Accusé de bloquer les organisations des droits de l’homme, le Comité des ONG clôt sa session en accordant près de 300 statuts consultatifs auprès de l’ECOSOC
Le Comité chargé des ONG a clôturé aujourd’hui sa session de 2016, après avoir répondu favorablement à près de 300 demandes de statut consultatif auprès du Conseil économique et social (ECOSOC) et reporté sa décision sur le même nombre de dossiers, dans un exercice qui, entamé le 23 mai, a été marqué par des accusations d’opposition aux ONG des droits de l’homme, de politisation et de polarisation.
Les ONG suisses « RESO-Femmes -Réseau d’engagement et de soutien aux organisations de femmes » et « Commission électrotechnique internationale » et leur consœur indonésienne « Yayasan Cinta Anak Bangsa » ont été les trois seules à accéder au statut consultatif général auprès du Conseil économique et social (ECOSOC). Ainsi reconnues comme « grandes ONG internationales » dont les domaines d’action couvrent la majorité des points contenus dans l’agenda de l’ECOSOC et de ses organes subsidiaires, ces trois organisations sont désormais habilitées à soumettre au Conseil des communications écrites et des pétitions et à proposer l’inscription de points à l’ordre du jour.

(Données enregistrées)

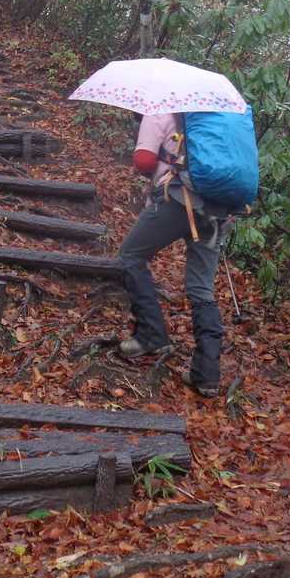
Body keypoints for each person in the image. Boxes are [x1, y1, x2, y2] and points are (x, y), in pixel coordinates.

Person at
* * *
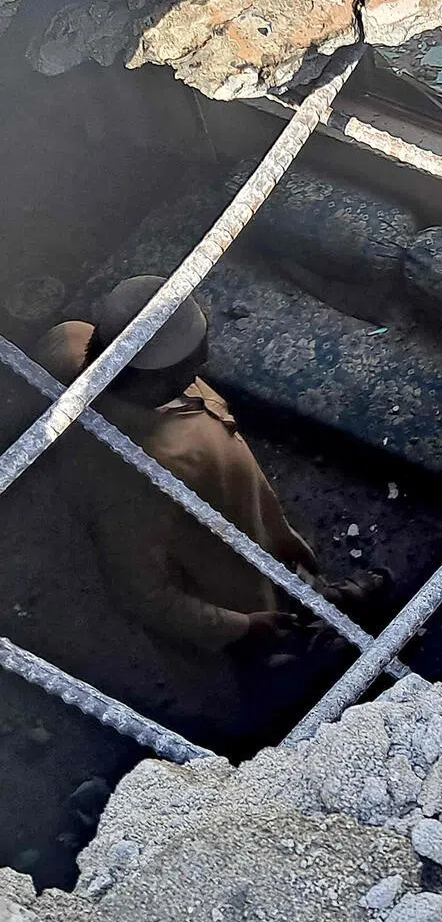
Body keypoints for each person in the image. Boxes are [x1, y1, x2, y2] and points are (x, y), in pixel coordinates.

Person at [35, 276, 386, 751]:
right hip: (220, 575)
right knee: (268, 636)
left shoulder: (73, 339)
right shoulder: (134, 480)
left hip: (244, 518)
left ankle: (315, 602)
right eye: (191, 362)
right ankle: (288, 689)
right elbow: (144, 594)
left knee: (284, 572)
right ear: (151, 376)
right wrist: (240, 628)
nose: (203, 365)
...
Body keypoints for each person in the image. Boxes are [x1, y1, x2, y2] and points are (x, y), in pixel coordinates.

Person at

(À faire)
(1) Citez le passage du texte sur la session du Comité des ONG qui s'ouvre sur les mots contenant « Les ONG suisses » et se termine par « l’ordre du jour. ».
(2) D'après le texte sur la session du Comité des ONG, à quelle date l'exercice de 2016 a-t-il été entamé ?
(3) Donnez la suite du texte sur la session du Comité des ONG à partir de sa dernière phrase.
Ces données n'ont aucun lien avec le texte sur la session du Comité des ONG.

(Réponses numérotées)
(1)
Les ONG suisses « RESO-Femmes -Réseau d’engagement et de soutien aux organisations de femmes » et « Commission électrotechnique internationale » et leur consœur indonésienne « Yayasan Cinta Anak Bangsa » ont été les trois seules à accéder au statut consultatif général auprès du Conseil économique et social (ECOSOC). Ainsi reconnues comme « grandes ONG internationales » dont les domaines d’action couvrent la majorité des points contenus dans l’agenda de l’ECOSOC et de ses organes subsidiaires, ces trois organisations sont désormais habilitées à soumettre au Conseil des communications écrites et des pétitions et à proposer l’inscription de points à l’ordre du jour.

(2) Le 23 mai.

(3)
Parmi les quelque 300 ONG qui ont obtenu leur statut consultatif spécial auprès de l’ECOSOC, il faut citer la Néerlandaise « International Federation of Thanatologists Associations FIAT-IFTA » dont la demande de reclassement a été acceptée. L’ONG était auparavant dans la « Liste », à savoir parmi les organisations qui ne peuvent soumettre à l’ECOSOC que des communications écrites compte tenu de leur tendance à travailler d’une manière plus technique et/ou restreinte. Dans son nouveau statut consultatif spécial, l’ONG néerlandaise peut désormais soumettre, en plus des communications écrites, des pétitions parce qu’elle est reconnue comme étant concernée par plusieurs activités de l’ECOSOC.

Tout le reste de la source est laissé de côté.